C'est peut-être difficile à croire, mais je me souviens vaguement d'avoir regardé à travers les fentes sur le côté du berceau de ma sœur quand elle était bébé. Je devais avoir 2 ou 3 ans à l'époque. Elle dormait profondément, ses poings couverts de petites moufles pour garder ses petites mains au chaud. Le tissu bougeait légèrement alors qu'elle serrait et desserrait ses poings dans son sommeil. Quand elle a porté son poing à sa bouche, je l'en ai empêché avec un doigt.
« Non, bébé Casey, sale. Tu vas être malade. » J'ai chuchoté doucement au bébé endormi.
Les petits doigts à l'intérieur des moufles bougeaient comme s'ils essayaient de s'accrocher au doigt qui lui tenait les mains loin de sa bouche.
Je lui ai tenu la petite main gainée entre deux doigts et elle a réussi d'une manière ou d'une autre à s'agripper fermement à mon pouce, comme si c'était sa bouée de sauvetage.
Mon cœur a fondu face à cette sensation.
Je lui ai fait chut doucement, caressant le dos de sa main par-dessus les moufles avec mon autre doigt.
« N'aie pas peur, bébé Casey. 哥哥 (grand frère) est là. »
Je me souviens avoir été fasciné par la vue. Elle était si petite et vulnérable. Je me souviens avoir pensé qu'elle était l'être le plus beau.
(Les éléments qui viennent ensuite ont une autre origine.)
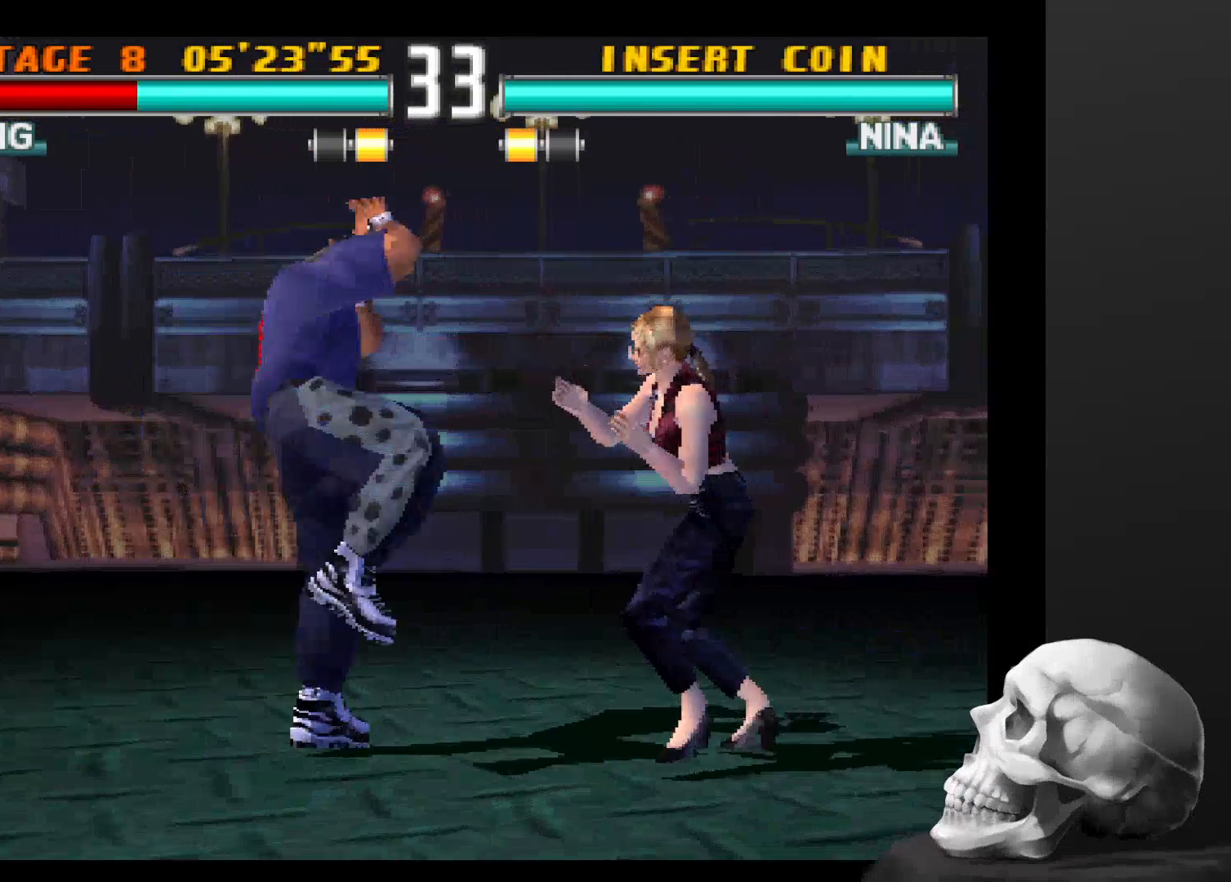
{"buttons": ["CIRCLE"], "left_stick": "center", "right_stick": "center", "events": []}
Je suppose que ça a été comme ça depuis le tout début. J'étais tombé amoureux de ma petite sœur et j'étais enroulé autour de son petit doigt rose dès l'instant où mes parents l'ont ramenée à la maison.
Ma sœur a toujours été tout mon monde et le restera tant que je vivrai. C'était le vœu que j'ai fait au monde : être son bouclier contre le monde et son roc contre les vagues déchaînées.
Je la protégerai, toujours.
Personne ne fera jamais de mal à ma petite sœur.